Il percorso espositivo tra passato e presente
Il percorso della mostra si apre con una grande immagine lenticolare che ritrae Igun Street, il cuore artistico di Benin City. Il percorso continua con una sezione dedicata alla conquista coloniale del 1897, presentata attraverso un film prodotto in Nigeria che narra gli eventi traumatici di quell’anno.
Una nuova scultura in ottone e canti funebri sottolineano il dolore ancora vivo nella società Edo. Il nucleo centrale della mostra è dedicato alla storia dell’arte e dell’artigianato del Benin, con quattro isole tematiche che esplorano il legame tra memoria, rituale, prestigio e produzione artistica.
La mostra dedica una sezione alla ricerca sulla provenienza delle opere d’arte, tracciando il loro percorso dal Regno del Benin fino ai musei europei. Mappe, documenti d’archivio e interviste mettono in luce le complesse dinamiche politiche ed economiche legate al colonialismo e al mercato dell’arte globale. Inoltre, l’esposizione affronta il tema della restituzione, suggerendo nuove vie di collaborazione tra i musei e i paesi di origine, con un’attenzione particolare al dialogo e alla cooperazione paritaria.
Ad arricchire l’esposizione anche opere di artisti contemporanei. L’installazione It is complicated di Cherry-Ann Morgan esplora il legame tra schiavitù e radici africane, mentre Nipadu di Kwaku Dapaah Opoku offre una riflessione critica sul saccheggio del Benin, paragonando i musei a luoghi di sepoltura.

Iniziativa Benin Svizzera: ricerca e collaborazione
La mostra si inserisce nell’ambito dell’Iniziativa Benin Svizzera, avviata nel 2020 e sostenuta dall’Ufficio federale della cultura. Il progetto coinvolge otto musei svizzeri che, in collaborazione con colleghi nigeriani, stanno esaminando le collezioni beninesi presenti nelle proprie istituzioni.
L’obiettivo è di rielaborare insieme la storia del patrimonio culturale e cercare soluzioni condivise per il futuro.

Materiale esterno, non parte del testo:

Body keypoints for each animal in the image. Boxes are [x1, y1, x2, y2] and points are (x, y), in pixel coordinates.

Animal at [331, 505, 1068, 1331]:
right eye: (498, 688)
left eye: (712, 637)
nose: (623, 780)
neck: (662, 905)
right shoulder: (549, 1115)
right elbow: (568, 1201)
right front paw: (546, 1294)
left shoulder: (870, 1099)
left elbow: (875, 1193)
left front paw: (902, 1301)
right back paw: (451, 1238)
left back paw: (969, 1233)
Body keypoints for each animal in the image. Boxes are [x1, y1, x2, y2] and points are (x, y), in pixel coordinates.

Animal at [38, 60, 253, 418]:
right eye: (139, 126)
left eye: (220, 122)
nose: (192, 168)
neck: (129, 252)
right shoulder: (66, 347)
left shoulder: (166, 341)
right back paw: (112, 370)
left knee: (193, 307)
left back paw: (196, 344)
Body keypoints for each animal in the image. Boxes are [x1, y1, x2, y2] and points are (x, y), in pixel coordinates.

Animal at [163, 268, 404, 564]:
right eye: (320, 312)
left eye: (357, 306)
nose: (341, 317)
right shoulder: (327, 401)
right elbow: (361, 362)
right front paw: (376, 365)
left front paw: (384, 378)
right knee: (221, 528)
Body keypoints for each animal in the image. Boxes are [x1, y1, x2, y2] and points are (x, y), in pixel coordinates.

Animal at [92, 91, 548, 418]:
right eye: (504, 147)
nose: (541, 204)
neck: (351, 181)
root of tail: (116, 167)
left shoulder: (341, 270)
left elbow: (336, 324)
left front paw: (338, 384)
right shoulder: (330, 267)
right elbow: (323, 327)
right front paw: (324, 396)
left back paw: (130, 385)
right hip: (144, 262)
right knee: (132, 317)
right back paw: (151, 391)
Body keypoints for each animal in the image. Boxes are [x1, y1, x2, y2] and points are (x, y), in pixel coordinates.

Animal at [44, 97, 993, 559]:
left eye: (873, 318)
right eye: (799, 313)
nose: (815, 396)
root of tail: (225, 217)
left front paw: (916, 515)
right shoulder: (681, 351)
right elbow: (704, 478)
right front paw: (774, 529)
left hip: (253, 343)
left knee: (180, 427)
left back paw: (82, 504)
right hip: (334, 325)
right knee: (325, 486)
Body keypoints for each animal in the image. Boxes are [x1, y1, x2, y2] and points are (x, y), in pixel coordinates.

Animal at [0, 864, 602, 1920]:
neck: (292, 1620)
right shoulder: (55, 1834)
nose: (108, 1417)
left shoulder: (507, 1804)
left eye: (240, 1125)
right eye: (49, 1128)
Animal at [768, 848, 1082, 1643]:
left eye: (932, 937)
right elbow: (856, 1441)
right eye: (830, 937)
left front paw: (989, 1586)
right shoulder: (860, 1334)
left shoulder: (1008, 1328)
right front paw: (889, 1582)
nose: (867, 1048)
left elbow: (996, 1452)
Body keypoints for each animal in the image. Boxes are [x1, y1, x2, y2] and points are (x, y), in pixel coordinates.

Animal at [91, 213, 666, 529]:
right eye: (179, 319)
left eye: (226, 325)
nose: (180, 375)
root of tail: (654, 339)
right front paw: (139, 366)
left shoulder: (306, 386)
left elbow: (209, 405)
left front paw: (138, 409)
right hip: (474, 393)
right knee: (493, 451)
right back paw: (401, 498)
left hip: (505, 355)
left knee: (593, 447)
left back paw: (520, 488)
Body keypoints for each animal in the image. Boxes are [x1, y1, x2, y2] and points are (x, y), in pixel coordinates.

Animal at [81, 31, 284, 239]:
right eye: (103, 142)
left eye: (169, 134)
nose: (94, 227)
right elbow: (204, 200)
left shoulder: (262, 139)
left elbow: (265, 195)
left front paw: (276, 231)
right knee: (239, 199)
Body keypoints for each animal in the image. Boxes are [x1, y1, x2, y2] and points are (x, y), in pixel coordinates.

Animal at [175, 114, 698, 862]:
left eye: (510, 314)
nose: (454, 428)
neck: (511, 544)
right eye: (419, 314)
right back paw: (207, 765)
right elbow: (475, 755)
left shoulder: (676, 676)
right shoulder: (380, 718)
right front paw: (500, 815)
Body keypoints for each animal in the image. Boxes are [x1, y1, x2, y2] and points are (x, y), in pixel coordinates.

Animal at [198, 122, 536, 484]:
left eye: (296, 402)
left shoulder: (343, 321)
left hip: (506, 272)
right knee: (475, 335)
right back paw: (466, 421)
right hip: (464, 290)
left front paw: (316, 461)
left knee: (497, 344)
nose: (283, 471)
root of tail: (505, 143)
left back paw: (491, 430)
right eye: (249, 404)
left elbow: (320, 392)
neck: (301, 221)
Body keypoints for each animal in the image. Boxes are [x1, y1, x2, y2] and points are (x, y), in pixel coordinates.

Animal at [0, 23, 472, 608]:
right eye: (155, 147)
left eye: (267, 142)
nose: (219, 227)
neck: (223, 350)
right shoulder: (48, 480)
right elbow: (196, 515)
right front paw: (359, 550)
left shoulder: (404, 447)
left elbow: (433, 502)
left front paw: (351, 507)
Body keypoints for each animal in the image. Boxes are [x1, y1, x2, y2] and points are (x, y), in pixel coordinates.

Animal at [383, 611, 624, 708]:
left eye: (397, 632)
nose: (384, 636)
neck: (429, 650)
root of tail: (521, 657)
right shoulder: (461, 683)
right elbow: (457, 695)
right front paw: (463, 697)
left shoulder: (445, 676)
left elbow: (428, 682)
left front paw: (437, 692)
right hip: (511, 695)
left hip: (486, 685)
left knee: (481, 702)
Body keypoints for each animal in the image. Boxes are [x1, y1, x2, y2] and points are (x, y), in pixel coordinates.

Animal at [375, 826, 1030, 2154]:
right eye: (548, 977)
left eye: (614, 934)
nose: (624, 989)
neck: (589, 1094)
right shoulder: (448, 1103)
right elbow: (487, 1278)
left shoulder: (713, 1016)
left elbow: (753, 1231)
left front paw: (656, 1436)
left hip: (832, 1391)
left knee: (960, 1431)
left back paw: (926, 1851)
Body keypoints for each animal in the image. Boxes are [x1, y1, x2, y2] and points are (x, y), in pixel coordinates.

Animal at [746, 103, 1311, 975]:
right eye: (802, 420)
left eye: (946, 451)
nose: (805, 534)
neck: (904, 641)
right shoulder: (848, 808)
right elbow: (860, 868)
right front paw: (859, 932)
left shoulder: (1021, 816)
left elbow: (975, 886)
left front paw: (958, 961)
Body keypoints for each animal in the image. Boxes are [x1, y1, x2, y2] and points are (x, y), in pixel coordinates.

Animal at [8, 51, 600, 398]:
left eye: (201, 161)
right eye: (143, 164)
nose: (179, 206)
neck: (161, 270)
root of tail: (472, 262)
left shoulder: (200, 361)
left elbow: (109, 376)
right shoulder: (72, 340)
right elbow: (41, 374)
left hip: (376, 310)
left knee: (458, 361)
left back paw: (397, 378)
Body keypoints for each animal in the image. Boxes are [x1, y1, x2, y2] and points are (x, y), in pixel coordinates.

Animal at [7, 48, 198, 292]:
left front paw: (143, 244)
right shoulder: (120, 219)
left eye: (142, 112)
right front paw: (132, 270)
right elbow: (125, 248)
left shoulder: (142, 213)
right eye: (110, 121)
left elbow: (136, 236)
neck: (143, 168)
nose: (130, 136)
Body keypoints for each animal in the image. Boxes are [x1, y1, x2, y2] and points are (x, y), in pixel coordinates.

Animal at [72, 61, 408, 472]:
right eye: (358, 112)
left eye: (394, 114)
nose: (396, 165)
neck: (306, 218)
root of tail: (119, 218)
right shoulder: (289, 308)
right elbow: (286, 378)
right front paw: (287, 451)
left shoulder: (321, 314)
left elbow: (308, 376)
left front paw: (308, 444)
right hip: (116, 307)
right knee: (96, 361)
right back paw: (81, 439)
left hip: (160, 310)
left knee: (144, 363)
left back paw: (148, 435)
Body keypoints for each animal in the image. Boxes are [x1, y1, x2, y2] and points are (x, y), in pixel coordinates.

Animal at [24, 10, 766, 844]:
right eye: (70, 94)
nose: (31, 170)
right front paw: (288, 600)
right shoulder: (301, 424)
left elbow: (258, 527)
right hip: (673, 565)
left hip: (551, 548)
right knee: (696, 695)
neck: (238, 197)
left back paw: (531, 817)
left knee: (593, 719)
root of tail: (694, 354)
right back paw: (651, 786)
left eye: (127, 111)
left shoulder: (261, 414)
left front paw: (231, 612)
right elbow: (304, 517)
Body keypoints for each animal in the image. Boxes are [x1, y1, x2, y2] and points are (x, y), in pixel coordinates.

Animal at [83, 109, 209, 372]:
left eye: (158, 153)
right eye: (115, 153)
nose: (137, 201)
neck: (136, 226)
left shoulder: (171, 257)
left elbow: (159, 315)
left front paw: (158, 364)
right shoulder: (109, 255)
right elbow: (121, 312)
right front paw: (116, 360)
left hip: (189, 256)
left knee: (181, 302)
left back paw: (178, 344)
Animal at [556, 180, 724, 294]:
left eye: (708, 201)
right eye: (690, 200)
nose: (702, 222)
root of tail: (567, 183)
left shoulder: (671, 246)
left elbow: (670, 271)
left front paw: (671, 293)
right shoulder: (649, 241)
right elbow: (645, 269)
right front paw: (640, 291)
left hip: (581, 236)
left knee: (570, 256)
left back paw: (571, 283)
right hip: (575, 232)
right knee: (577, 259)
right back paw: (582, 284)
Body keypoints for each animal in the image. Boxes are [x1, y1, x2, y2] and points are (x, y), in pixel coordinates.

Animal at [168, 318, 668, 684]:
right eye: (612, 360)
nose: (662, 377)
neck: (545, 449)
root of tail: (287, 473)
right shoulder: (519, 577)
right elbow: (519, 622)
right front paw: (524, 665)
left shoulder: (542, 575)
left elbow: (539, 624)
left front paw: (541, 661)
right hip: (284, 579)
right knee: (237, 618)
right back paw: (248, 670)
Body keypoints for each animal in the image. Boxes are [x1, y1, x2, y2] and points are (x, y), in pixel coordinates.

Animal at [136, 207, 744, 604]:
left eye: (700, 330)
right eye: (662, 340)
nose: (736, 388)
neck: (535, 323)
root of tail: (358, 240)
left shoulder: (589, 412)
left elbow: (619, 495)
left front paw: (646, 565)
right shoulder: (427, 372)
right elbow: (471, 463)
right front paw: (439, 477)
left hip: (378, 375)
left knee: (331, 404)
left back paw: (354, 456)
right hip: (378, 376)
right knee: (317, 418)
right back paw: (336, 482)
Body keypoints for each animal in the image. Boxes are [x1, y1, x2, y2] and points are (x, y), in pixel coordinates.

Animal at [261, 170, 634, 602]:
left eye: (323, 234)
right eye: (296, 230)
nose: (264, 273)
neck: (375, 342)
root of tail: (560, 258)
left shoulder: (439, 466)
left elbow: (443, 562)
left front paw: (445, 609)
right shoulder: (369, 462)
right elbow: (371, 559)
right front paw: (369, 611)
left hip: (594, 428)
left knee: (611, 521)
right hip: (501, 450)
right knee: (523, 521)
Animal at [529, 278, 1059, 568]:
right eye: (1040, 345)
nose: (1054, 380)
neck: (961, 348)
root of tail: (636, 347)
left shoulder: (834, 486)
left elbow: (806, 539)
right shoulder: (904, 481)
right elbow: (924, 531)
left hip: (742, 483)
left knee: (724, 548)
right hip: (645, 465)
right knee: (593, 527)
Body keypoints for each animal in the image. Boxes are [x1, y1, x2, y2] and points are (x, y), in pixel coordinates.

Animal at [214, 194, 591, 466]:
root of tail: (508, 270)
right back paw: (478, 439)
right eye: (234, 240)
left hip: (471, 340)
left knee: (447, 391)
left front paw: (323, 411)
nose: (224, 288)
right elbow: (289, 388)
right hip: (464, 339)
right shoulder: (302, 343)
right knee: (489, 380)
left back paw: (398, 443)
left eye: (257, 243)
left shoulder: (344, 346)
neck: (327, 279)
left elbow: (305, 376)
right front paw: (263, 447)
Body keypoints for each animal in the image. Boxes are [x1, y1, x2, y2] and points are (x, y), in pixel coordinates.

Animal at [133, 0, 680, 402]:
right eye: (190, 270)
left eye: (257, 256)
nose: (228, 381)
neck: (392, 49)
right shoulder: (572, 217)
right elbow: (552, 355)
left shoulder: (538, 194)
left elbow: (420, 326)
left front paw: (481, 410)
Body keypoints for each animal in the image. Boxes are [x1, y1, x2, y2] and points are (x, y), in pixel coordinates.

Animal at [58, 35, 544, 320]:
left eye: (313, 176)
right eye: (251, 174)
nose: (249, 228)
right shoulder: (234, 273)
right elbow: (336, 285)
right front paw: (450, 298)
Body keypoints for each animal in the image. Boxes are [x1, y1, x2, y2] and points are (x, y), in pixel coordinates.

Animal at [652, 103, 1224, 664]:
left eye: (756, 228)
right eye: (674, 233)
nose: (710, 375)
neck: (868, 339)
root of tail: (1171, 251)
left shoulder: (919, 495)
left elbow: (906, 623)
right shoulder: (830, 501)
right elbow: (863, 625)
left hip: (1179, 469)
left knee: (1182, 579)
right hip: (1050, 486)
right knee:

Parallelamente alla mostra al Rietberg, eventi e esposizioni correlate si tengono anche presso altri musei partner, come il Musée d’ethnographie de Neuchâtel e il Musée d’ethnographie de Genève.
Vademecum
“In dialogo con il Benin: arte, colonialismo, restituzione”
Museo Rietberg, Zurigo
Kunst der Welt in Zürich
Galblerstrasse 15 – 8002 Zürich, Svizzera rietberg.ch | @museumrietberg
Inaugurazione: giovedì 22 agosto 2024, ore 18:00
Appunatmenti, visite guidate: rietberg.ch
Orari di apertura Museo e caffetteria: mar-dom ore 10.00-17.00 | mer ore 10.00-20.00
Costo del biglietto: CHF 18 / 14 (ridotto).
Per informazioni: rietberg.ch/
Come arrivare: Tram 7 in direzione Wollishofen fino alla fermata “Museum Rietberg” (quattro fermate dopo Paradeplatz). Sono disponibili solo parcheggi per disabili.
Fino al 31 dicembre il Museo Rietberg offre a tutti i visitatori l’ingresso gratuito alla collezione permanente e alla mostra fotografica sull’Iran (prolungata fino al 5 gennaio 2025).